Question time with a Parkinson’s researcher

Associate Professor Kay Double is based at The Brain and Mind Centre of The University of Sydney. She is a neurochemist who has been researching Parkinson’s for 25 years.

Her work focuses on understanding why specific brain cells die in Parkinson’s disease so more targeted treatments can be developed.

Q: What is the current focus of your research?
A: We have several projects running in parallel, trying to find ways of diagnosing Parkinson’s earlier and exploring the mechanisms that cause the death of dopamine neurones.
If we are going to design a drug to slow or stop Parkinson’s, we need to identify a specific target. Our hope is that if we can identify what makes dying cells vulnerable, then we can modify that with treatment.
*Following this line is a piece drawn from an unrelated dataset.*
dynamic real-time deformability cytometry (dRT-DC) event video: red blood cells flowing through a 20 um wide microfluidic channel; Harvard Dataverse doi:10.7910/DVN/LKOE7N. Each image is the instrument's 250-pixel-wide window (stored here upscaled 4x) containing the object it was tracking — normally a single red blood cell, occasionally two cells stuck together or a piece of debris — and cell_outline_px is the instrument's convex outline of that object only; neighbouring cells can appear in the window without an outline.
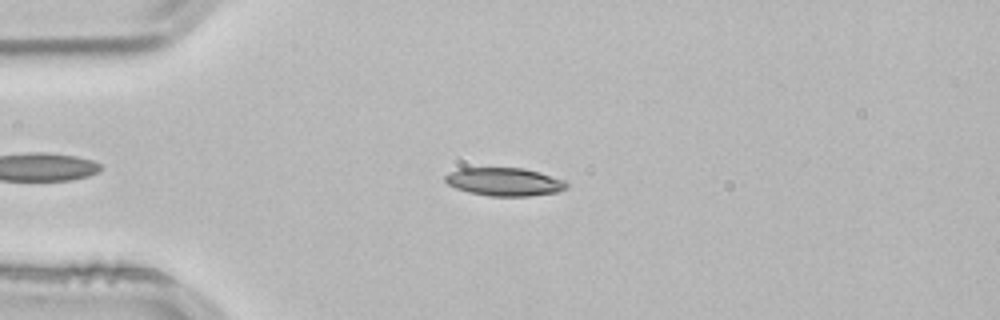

Q: One area of your research involves study in the restoration of copper in brains affected by Parkinson’s. Why is this important?
A: This project involves looking at how individual neurones control both iron and copper levels and how changes in levels of these metals in neurones can make the cells more vulnerable to the disease process. We’re starting to understand the different biochemical
steps that happen within dopamine cells that cause damage and eventually cause them to die.
We know iron and copper are essential for the normal functioning of dopamine cells but too much or too little of either in the brain can be dangerous. So, we’re studying how drugs can safely correct levels of these metals in the regions of the brain affected by
Parkinson’s disease, without disturbing metal levels in other areas of the brain, and the result of this for neurone survival.
Importantly, changes in these metals in Parkinson’s only occur in the brain. Metal levels in other parts of the body – for example in the blood – are normal. This means we must design drugs to restore these metals in a very targeted manner.
Clinical trials involving people living with Parkinson’s are now underway using this approach which hopefully will result in slowing the disease process.

Q: You are also studying another type of motor neurone disease. How does this relate to your work on Parkinson’s?
A: This is a new and interesting area we are exploring. We’ve identified a link that had not been described before between Parkinson’s and Amyotrophic Lateral Sclerosis (ALS) – also known as Motor Neurone Disease or Lou Gehrig’s disease.
ALS is a degenerative disorder involving the death of nerve cells resulting in the gradual loss of voluntary muscle control.
While nerve cell death occurs in both Parkinson’s and ALS, it was traditionally thought that the reason for the death of these cells was quite different between these two diseases. In ALS the death of motor nerves in the spinal cord and brain results from an abnormal form
of protein called SOD1. The abnormal form of SOD1 is toxic to nerve cells.
In Parkinson’s it is thought that cell death results from another type of protein that becomes abnormal called alpha-synuclein which forms Lewy bodies – insoluble
clumps of protein found in the Parkinson’s brain.
However, our research found that abnormal SOD1 protein is found in the brain in both Parkinson’s and ALS and is only found in areas where cells die.
This is a breakthrough because it reveals that the two diseases actually share a single pathway to cell death. That opens up a whole body of research done by ALS researchers that Parkinson’s researchers can tap into. It has already been shown that therapies targeting the abnormal SOD1 protein in ALS patients result in improvements in movement and survival time.
If we can build on this research to identify why the SOD1 protein is abnormal and then how we can make it stable in people with Parkinson’s, it could eventually show us how to save brain cells.

Q: Why did you decide to concentrate on Parkinson’s research?
A: My PhD research was on dopamine which led me to study the disorders resulting from dysfunction of the dopamine system, including Parkinson’s and various forms of dementia.
I love studying Parkinson’s because it is really interesting to understand how the human brain controls movement and how that can go wrong in different diseases. Also, I have met so many brave Parkinson’s patients and their families and really want to contribute to finding a cure for this disorder.